What is wanted is every line below from the one with "Bestel iPhone 17 Pro" up to and including the one with "regulátorem Turbelle® Spotřeba", retyped exactly, pictures excluded, nothing else.

------------------------------------

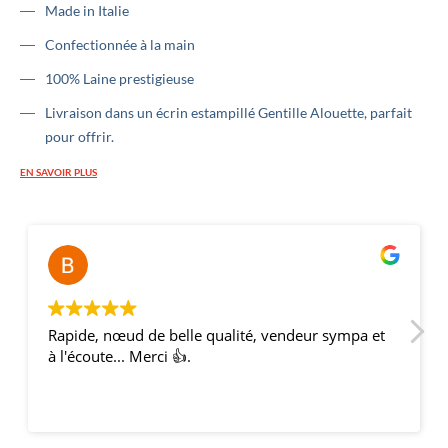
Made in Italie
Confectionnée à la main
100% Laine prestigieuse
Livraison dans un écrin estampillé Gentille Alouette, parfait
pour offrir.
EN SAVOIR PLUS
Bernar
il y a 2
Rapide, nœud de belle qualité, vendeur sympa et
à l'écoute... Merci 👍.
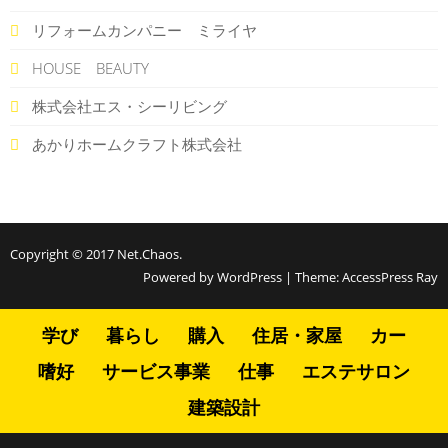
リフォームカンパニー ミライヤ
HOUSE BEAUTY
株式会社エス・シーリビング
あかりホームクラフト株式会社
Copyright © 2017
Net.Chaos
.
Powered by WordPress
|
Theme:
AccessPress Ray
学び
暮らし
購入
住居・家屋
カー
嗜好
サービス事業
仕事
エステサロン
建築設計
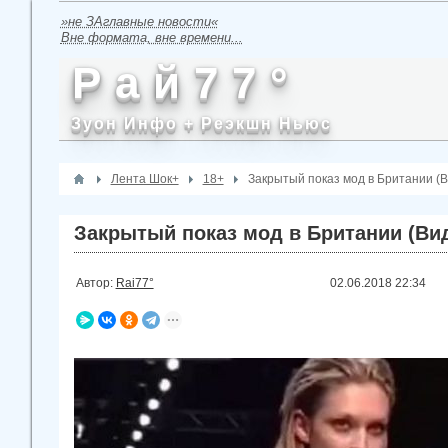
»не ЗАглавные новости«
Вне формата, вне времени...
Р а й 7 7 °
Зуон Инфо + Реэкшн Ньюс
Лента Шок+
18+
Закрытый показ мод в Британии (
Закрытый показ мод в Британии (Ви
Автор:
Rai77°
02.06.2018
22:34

------------------------------------

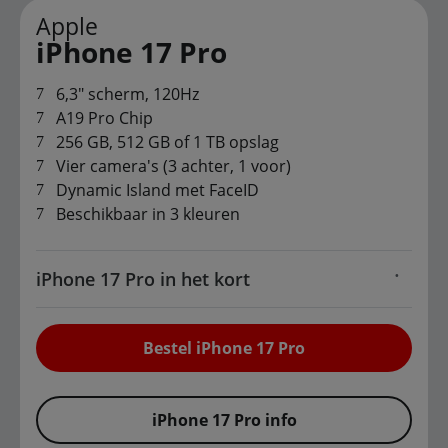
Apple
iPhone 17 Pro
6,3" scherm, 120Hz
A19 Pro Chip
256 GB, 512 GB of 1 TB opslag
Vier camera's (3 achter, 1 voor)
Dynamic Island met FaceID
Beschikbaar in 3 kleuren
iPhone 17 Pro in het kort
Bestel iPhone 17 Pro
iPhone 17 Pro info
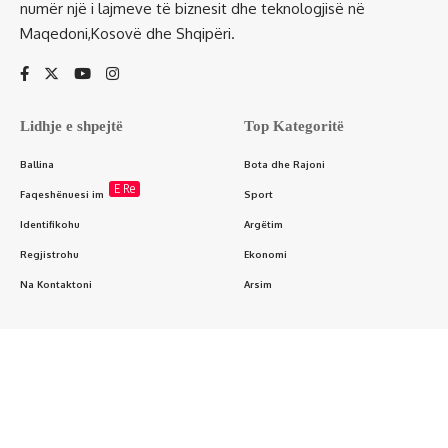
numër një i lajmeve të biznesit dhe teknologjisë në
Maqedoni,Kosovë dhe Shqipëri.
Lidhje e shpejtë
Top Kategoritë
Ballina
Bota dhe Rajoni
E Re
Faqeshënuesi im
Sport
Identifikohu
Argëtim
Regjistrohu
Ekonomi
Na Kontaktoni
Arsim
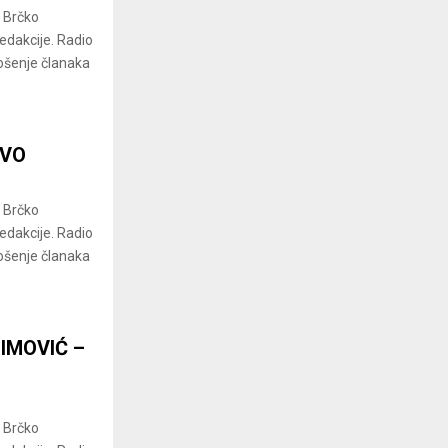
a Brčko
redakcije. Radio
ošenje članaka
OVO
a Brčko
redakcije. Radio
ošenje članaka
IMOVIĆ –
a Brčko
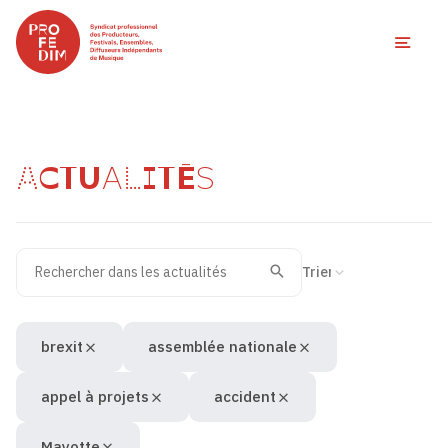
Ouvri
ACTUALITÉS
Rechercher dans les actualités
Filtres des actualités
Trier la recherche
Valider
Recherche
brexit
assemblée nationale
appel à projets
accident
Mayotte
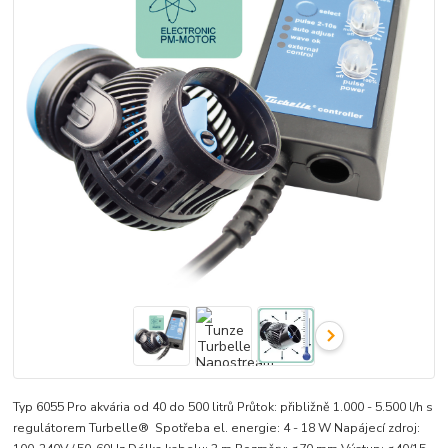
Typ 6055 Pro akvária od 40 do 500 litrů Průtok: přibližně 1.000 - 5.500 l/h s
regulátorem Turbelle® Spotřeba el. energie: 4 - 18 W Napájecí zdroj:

------------------------------------

**Solution to the exercise:**
Bestel iPhone 17 Pro
iPhone 17 Pro info
numër një i lajmeve të biznesit dhe teknologjisë në
Maqedoni,Kosovë dhe Shqipëri.
Lidhje e shpejtë
Top Kategoritë
Ballina
Bota dhe Rajoni
E Re
Faqeshënuesi im
Sport
Identifikohu
Argëtim
Regjistrohu
Ekonomi
Na Kontaktoni
Arsim
a Brčko
redakcije. Radio
ošenje članaka
OVO
a Brčko
redakcije. Radio
ošenje članaka
IMOVIĆ –
a Brčko
Ouvri
ACTUALITÉS
Rechercher dans les actualités
Filtres des actualités
Trier la recherche
Valider
Recherche
brexit
assemblée nationale
appel à projets
accident
Mayotte
Typ 6055 Pro akvária od 40 do 500 litrů Průtok: přibližně 1.000 - 5.500 l/h s
regulátorem Turbelle® Spotřeba el. energie: 4 - 18 W Napájecí zdroj:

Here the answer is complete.